All complex operations are divided into planning and execution phases. The reality is that the total time to accomplish a task also includes the time for planning the execution. The facts are that the Chilean Mine collapsed on August 5. It took almost 12 days before the miners were discovered to be alive. Actual drilling did not start until 9 days thereafter. The drilling for "Plan B" which was the one finally able to reach the miners did not start until 14 days after the miners were discovered alive.
In total, it took 14 days to plan the rescue (Plan B) and 41 days to create the rescue shaft. Another way of looking at it is that counting from the time that the mine collapsed, it took 31 days to figure out what to do, and another 41 days to do it.

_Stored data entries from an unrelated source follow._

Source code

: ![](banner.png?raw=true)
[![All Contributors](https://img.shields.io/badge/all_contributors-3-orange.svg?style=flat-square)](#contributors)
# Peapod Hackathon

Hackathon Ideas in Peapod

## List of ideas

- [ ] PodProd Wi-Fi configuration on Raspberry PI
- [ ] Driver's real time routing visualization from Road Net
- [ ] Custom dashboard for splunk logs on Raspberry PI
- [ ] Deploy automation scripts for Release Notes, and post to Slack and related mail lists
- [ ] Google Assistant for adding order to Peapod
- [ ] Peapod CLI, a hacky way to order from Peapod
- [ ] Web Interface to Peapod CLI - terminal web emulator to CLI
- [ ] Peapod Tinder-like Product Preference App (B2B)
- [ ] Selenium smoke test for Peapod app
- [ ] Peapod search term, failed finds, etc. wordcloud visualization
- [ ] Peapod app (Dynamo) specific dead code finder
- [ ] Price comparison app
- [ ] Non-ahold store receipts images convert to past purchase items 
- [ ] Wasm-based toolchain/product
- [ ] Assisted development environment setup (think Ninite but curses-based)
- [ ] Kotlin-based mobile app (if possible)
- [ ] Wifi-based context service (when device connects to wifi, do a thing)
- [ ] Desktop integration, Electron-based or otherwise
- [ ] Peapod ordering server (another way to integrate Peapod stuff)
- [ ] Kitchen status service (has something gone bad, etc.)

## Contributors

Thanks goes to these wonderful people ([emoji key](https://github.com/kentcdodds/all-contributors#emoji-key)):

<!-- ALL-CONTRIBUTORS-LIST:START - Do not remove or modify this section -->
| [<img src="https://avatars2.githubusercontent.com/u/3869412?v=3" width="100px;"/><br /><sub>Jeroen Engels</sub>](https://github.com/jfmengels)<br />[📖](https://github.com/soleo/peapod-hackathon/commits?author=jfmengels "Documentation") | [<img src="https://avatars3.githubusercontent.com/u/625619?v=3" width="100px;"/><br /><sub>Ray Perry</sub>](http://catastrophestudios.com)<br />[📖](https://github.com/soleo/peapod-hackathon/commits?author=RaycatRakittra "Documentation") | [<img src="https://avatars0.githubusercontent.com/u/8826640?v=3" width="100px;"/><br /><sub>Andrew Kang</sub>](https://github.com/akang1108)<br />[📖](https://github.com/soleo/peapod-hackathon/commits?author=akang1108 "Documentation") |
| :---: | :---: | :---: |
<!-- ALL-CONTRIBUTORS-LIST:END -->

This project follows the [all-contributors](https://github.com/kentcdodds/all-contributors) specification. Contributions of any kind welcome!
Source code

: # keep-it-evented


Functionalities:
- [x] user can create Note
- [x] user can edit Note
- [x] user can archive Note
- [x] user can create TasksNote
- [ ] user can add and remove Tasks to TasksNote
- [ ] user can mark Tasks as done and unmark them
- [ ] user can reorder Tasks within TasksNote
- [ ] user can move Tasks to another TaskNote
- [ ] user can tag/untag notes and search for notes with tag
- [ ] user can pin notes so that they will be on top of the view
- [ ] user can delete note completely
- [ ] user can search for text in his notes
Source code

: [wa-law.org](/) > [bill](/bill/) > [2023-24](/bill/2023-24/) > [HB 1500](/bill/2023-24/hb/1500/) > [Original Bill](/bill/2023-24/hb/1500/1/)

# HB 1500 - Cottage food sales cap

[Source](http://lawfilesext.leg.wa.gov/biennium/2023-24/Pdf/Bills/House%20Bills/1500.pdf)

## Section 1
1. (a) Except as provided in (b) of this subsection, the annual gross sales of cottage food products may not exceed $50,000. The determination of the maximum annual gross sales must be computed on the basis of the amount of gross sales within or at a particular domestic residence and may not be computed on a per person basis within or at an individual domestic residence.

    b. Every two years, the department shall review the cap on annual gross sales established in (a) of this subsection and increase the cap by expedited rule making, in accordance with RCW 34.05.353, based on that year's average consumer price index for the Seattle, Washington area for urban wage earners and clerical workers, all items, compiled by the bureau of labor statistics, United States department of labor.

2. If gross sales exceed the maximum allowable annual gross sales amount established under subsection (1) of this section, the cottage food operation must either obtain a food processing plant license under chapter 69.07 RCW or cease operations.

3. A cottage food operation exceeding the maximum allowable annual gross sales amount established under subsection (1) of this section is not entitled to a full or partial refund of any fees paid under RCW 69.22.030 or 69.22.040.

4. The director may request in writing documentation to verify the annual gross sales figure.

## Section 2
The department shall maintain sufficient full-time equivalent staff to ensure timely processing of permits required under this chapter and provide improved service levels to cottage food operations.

In supply chain management, too, we often focus on the execution part. We use "lean" principles and other techniques to shorten execution, but don't always focus on how quickly we modify and rework plans in response to changes in supply and demand conditions. In fact many companies are still locked into the monthly planning paradigm. At the end of the day, shortening the planning cycle is as valuable as shortening the execution time, and often much cheaper.
This is all well and good, but how do you in fact increase agility? In our experience, there are three key factors:
1. Visibility and information. This means that you need to have the infrastructure to monitor conditions continuously. In the case of the Chilean Mine, having information about the last known position of each miner could have reduced the time for discovery. In the supply chain, continuous access to demand, supply, and inventory is crucial.
2. Scenario planning. Of course not everything can be predicted. But if you are excavating half a mile underground in a known unstable geology, it might be judicious to allow for a mine collapse, especially since eight workers had died at the mine in the last 12 years. No supply chain plan is perfect. Rather than chase the "optimal" plan, companies are better served if they also consider the robustness of the plan.
3. Knowing when to react. Changes happen continuously and it is often difficult to distinguish between a crisis and a normal perturbation. At the Chilean mine, more than a week was wasted in trying to rescue the workers through the existing mine opening because the full extent of the collapse was not recognized. In the supply chain too there is a need to measure changes and filter out minor perturbations because reacting to everything is often as bad as reacting to nothing.